The project, in the Limerick area, is being evaluated by the health board.
Bon Secours, the largest provider of private healthcare in the State, originally won the tender to build the hospital in 1998 but brought BUPA on board as a joint partner.
BUPA runs 36 hospitals in Britain and is a partner in the Blackrock Clinic, Dublin.
The insurer is expected to pay half the estimated £30 million cost of the 75-bed hospital. It would be called St Mary's and would result in an additional 250 jobs.
The 350-bed Mid-Western Regional Hospital has 350 beds and employs 1,400 people.
The only other private facility in the Limerick area is Barrington's Hospital, the only day-care diagnostic and surgical hospital in the State. It does up to 4,000 operations a year with 100 staff.
Mr Michael Minch, chief executive of the Bon Secours Health System, said the proposed hospital would have state-of-the-art medical, surgical and diagnostic services. Currently, private patients from the region travel to hospitals in Dublin and Kilkenny.
Mr John O'Brien, assistant chief executive of the health board, said the original assessment panel was being reconvened to assess the new proposal.
He said there was a 40 per cent penetration of private-insured admissions in the region's public health system. The project would come up for discussion at the health board meeting next month or in June.
"In general terms, the whole financial package is something we would be looking at.
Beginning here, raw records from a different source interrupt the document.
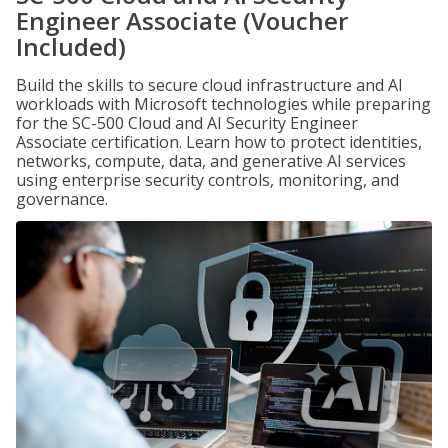
Engineer Associate (Voucher
Included)
Build the skills to secure cloud infrastructure and AI
workloads with Microsoft technologies while preparing
for the SC-500 Cloud and AI Security Engineer
Associate certification. Learn how to protect identities,
networks, compute, data, and generative AI services
using enterprise security controls, monitoring, and
governance.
We will be looking at the proposed design and considering ethical issues such as the public health one."
Mr Peter Jones, BUPA's director of corporate communications, said the private sector made a valuable contribution to the delivery of healthcare overall.
"If people are taking private treatment, then clearly they are making room for other people in the public system."
The current proposal is to have 25 medical beds, 20 general surgery beds, 15 orthopaedic beds, 10 oncology beds and five intensive care beds. St Mary's would have two general operating theatres and one clean-air orthopaedic operating theatre.
However, the developers may avail of a new provision in the Finance Act for hospitals with a minimum of 100 beds to provide 20 per cent of them for public health patients in return for tax concessions.